Diktatur und Schnäppchen: „Aufregende Zeiten“ in der Türkei

Unerfindliches (Foto: Bernd Berke)

Unerfindliches (Foto: Bernd Berke)

Wusstet ihr schon Folgendes: „Die Türkei geht durch aufregende Zeiten“. Luft holen. Tief durchatmen.

Doch es nützt nichts. Man muss sich einfach aufregen. Da ich gestern zufällig den Wüterich Gernot Hassknecht („Heute-Show“) in Dortmund auf der Bühne gesehen habe, müsste man sich den nächsten Absatz im Brüllton vorstellen:

Da wird ein Land in die Diktatur getrieben, da werden Abertausende entlassen, drangsaliert oder eingesperrt, da droht die Einführung der Todesstrafe – und da findet jemand das alles „aufregend“? Wie verkommen kann man sein?

Jetzt fragt ihr euch vielleicht noch, in welchem Kontext das vorkommt?

Der unfassbare Satz steht heute in der FAZ-Sonntagszeitung (FAS), und zwar gleich im Vorspann eines Berichts über den türkischen Ferienimmobilien-Markt, auf dem nun das eine oder andere „Schnäppchen“ zu machen sei. Da ist man im allzeit investorenfreundlichen, aber längst nicht immer geschmackssicheren „Wohnen“-Teil des Blattes gleich freudig erregt.

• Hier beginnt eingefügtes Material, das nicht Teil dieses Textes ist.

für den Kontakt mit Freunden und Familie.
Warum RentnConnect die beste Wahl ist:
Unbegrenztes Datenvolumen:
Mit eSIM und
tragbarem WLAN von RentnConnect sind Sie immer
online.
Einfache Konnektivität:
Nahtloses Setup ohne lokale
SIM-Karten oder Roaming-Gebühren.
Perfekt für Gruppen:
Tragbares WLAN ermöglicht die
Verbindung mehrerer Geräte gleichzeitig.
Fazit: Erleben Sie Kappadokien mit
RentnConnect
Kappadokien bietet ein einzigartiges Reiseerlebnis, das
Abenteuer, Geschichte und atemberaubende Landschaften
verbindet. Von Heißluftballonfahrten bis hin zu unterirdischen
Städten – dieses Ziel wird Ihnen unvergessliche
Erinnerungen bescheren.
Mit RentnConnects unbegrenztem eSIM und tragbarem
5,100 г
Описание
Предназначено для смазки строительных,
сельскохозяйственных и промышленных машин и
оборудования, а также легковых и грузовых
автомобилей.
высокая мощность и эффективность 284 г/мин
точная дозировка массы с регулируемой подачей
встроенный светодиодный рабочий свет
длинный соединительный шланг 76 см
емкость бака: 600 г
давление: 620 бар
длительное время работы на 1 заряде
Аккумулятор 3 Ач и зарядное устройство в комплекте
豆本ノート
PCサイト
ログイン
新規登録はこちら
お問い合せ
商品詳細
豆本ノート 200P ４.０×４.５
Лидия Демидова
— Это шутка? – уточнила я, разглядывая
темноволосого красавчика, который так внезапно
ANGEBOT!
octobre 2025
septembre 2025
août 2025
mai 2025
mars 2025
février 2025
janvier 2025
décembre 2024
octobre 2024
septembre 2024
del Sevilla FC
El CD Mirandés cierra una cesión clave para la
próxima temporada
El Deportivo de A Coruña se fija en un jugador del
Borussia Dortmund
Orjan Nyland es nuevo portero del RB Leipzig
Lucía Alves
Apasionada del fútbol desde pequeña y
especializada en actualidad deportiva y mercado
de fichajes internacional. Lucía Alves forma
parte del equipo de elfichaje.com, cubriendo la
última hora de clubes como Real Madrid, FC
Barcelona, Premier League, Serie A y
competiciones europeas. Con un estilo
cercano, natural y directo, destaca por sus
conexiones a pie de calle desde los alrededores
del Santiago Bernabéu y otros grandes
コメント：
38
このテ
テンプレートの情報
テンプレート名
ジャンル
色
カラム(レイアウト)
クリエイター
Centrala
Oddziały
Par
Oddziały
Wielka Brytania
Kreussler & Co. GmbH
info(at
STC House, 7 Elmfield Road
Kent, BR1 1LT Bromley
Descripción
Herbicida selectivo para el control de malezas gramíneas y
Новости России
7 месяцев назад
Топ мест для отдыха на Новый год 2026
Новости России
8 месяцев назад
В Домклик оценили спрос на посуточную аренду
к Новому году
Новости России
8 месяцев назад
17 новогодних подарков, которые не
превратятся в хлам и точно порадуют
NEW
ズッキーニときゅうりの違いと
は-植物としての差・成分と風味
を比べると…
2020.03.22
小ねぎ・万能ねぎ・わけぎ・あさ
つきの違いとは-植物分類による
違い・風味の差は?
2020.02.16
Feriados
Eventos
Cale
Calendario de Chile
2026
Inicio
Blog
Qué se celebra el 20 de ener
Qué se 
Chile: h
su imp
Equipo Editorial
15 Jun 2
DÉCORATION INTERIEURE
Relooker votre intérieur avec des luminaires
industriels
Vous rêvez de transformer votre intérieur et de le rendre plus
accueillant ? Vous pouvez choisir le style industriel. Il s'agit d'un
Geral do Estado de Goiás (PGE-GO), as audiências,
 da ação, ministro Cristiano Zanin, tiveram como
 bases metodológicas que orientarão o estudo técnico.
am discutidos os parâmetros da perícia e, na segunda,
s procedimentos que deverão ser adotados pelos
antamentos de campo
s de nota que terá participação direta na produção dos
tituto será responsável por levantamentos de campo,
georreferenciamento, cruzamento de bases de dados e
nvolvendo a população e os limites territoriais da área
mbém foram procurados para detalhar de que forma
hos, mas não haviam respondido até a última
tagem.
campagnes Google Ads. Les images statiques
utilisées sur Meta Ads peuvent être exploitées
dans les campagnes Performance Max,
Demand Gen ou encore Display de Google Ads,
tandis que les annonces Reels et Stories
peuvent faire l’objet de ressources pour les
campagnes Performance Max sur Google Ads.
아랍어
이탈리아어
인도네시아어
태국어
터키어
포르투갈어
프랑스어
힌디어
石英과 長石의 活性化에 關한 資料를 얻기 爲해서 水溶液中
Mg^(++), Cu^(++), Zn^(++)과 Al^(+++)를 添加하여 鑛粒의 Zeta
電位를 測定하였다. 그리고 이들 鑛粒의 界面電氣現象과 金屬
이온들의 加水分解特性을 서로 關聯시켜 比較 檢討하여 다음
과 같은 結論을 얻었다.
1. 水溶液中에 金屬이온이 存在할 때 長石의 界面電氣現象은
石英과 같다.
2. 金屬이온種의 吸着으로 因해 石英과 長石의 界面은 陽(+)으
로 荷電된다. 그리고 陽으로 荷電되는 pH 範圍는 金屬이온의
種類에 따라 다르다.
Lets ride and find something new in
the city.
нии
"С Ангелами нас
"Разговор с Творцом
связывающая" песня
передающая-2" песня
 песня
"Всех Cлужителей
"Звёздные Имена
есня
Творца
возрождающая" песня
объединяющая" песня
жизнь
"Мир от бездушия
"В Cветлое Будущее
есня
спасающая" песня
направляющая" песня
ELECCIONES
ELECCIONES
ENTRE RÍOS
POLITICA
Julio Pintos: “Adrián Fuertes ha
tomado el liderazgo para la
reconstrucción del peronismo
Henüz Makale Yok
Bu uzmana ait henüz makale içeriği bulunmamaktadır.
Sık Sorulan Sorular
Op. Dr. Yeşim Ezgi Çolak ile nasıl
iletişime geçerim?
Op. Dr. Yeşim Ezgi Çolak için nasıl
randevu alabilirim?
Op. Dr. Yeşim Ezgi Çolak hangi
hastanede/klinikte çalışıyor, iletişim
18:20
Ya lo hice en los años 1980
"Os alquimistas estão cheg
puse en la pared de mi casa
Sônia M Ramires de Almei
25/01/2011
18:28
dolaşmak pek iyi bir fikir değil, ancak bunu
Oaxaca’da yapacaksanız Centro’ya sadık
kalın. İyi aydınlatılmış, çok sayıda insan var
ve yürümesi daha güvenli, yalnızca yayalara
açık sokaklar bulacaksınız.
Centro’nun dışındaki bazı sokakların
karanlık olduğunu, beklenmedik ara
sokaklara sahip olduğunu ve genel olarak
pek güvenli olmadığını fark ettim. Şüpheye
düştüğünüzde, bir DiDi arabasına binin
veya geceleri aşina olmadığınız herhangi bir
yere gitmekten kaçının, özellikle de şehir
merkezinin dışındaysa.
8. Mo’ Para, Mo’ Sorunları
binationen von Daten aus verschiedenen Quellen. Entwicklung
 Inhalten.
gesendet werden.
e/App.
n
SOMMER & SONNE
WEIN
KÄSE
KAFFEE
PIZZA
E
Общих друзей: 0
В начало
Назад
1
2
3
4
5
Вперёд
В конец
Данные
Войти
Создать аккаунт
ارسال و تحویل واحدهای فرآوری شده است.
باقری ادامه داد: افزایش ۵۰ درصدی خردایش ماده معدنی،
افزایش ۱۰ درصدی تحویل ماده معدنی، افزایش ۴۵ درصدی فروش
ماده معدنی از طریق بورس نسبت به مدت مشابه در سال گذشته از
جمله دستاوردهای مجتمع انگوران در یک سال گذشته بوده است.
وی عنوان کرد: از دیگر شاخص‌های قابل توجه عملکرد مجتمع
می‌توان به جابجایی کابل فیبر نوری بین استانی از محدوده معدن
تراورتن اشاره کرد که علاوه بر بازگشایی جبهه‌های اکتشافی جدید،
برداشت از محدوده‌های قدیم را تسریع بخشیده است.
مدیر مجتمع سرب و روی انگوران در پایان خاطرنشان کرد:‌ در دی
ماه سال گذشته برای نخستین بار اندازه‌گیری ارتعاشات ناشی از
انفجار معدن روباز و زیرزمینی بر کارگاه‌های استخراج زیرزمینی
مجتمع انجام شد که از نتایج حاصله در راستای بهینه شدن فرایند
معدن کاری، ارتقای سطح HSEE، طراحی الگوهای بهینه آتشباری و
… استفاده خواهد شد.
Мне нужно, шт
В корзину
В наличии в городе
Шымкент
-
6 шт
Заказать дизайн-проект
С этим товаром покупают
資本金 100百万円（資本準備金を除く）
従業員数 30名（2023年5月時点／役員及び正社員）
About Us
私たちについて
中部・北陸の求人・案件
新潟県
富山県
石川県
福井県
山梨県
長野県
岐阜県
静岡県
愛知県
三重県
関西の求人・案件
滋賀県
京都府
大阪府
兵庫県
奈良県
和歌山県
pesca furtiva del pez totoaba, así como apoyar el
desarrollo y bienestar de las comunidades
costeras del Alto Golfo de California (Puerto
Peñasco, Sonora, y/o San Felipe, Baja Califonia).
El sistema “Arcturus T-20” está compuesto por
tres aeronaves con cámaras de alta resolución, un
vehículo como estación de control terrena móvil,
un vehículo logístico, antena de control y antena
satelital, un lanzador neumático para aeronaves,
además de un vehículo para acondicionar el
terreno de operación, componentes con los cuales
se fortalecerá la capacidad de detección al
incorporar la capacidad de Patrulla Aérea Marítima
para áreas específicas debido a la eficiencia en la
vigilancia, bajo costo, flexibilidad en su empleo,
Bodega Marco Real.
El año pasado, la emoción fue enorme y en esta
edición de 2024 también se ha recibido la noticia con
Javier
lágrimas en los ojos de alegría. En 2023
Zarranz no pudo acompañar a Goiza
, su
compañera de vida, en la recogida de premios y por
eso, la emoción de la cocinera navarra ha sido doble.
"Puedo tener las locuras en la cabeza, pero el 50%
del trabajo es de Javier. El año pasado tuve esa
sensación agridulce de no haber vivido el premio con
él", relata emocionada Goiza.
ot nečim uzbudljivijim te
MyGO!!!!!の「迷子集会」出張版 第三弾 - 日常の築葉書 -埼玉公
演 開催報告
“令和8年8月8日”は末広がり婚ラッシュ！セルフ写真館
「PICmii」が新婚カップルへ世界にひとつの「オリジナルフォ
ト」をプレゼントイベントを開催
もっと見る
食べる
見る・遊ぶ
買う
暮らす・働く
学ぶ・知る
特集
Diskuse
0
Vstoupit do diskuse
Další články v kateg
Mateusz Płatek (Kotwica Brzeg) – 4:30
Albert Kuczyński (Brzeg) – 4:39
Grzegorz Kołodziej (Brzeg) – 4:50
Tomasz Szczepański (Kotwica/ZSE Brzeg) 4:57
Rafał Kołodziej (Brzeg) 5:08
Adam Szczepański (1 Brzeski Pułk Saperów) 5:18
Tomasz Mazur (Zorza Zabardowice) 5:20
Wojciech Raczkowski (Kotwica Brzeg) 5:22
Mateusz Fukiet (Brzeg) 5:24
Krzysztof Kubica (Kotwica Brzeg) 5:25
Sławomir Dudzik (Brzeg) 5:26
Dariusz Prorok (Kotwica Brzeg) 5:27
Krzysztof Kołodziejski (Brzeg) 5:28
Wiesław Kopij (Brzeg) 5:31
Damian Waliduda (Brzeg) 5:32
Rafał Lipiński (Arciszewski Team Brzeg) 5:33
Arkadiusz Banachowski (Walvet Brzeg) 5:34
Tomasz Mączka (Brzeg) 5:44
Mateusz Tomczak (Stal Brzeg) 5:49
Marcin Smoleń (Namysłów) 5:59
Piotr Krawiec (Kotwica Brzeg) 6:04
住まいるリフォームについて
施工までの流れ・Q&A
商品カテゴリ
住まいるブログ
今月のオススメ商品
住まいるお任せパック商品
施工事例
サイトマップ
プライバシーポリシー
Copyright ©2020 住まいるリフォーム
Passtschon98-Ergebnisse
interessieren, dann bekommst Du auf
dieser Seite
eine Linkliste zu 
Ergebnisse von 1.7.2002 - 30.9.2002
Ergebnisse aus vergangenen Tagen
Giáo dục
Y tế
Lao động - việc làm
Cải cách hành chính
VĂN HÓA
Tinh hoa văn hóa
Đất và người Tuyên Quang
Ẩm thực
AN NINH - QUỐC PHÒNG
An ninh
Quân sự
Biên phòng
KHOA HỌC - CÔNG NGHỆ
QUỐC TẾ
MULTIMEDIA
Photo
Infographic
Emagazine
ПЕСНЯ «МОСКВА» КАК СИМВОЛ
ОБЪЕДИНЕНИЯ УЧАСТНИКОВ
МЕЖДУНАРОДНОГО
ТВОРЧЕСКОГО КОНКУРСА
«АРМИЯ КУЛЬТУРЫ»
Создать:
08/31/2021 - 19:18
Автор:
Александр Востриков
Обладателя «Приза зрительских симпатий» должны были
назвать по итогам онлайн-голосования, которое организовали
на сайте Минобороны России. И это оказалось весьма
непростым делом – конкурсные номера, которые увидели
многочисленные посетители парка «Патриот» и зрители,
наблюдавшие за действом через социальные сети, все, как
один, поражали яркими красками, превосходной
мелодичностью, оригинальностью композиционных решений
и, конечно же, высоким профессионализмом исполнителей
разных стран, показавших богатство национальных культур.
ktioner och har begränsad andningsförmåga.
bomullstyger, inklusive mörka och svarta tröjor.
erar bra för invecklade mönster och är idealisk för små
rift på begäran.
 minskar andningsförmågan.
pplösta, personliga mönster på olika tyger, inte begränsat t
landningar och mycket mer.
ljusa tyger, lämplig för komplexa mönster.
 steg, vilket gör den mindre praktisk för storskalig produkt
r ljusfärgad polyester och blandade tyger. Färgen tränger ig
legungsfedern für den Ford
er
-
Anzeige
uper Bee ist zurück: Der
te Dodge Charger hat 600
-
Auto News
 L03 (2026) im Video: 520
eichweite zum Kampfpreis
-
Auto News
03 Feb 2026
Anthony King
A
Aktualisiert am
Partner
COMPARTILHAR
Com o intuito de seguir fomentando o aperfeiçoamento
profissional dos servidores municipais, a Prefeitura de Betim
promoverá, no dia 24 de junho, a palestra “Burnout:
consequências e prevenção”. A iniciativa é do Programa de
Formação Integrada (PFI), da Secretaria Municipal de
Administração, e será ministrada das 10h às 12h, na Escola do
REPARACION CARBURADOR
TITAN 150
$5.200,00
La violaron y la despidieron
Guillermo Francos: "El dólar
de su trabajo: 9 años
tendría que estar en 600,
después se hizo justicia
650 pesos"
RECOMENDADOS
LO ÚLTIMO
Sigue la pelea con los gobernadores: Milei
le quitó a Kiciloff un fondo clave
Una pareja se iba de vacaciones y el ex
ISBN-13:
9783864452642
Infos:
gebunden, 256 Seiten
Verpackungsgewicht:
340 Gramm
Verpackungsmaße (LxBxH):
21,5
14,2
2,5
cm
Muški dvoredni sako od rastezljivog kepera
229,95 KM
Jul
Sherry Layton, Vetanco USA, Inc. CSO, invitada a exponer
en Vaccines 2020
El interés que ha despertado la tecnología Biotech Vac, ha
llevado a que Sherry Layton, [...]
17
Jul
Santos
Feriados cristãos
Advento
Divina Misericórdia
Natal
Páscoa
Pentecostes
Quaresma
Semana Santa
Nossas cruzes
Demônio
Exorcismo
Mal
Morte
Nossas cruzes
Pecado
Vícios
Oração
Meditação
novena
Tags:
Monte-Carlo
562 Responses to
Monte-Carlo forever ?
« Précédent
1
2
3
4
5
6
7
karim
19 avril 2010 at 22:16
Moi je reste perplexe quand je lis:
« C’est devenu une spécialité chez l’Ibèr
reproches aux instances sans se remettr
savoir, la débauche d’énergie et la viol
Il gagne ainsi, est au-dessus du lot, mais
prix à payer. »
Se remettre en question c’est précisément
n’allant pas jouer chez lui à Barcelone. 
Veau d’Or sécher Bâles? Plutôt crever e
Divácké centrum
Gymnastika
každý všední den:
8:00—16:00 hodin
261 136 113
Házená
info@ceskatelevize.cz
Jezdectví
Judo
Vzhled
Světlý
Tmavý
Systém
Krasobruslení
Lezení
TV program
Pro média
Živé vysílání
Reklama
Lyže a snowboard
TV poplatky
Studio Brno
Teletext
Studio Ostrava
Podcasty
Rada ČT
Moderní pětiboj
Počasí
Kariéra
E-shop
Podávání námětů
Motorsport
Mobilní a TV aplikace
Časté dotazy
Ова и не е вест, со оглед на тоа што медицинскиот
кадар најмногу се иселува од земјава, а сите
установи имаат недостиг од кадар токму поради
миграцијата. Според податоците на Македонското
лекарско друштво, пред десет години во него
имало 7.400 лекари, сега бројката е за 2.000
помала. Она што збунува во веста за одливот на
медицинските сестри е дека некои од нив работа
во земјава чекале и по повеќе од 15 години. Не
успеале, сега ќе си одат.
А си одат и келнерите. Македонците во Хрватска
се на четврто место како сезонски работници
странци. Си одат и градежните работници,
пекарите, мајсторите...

Aus offenbar unerfindlichen Gründen ist die Zahl der deutschen und schwedischen Käufer jüngst zurückgegangen. Käufer aus Saudi-Arabien und anderen Ländern des Nahen Ostens springen freilich „in die Bresche“, wie es heißt. Und auch die reichen Russen kehren zurück. Über Menschenrechte machen die sich halt in der Regel nicht so einen Kopf.

Und so plätschert das Marktgeplänkel des FAS-Artikels weiter reichlich verantwortungslos dahin. Es speist sich wohl vornehmlich aus einer gepflegten Plauderei mit einer Geschäftsführerin des Edelmaklers Engel & Völkers im türkischen Bodrum. Der eine oder andere Ratschlag zum Einstieg gehört natürlich dazu.

Wie wohl deutsche Immobilien in den mittleren 1930er Jahren angepriesen worden sind? Manche sollen ja angeblich besonders preisgünstig gewesen sein. Aus unerfindlichen Gründen.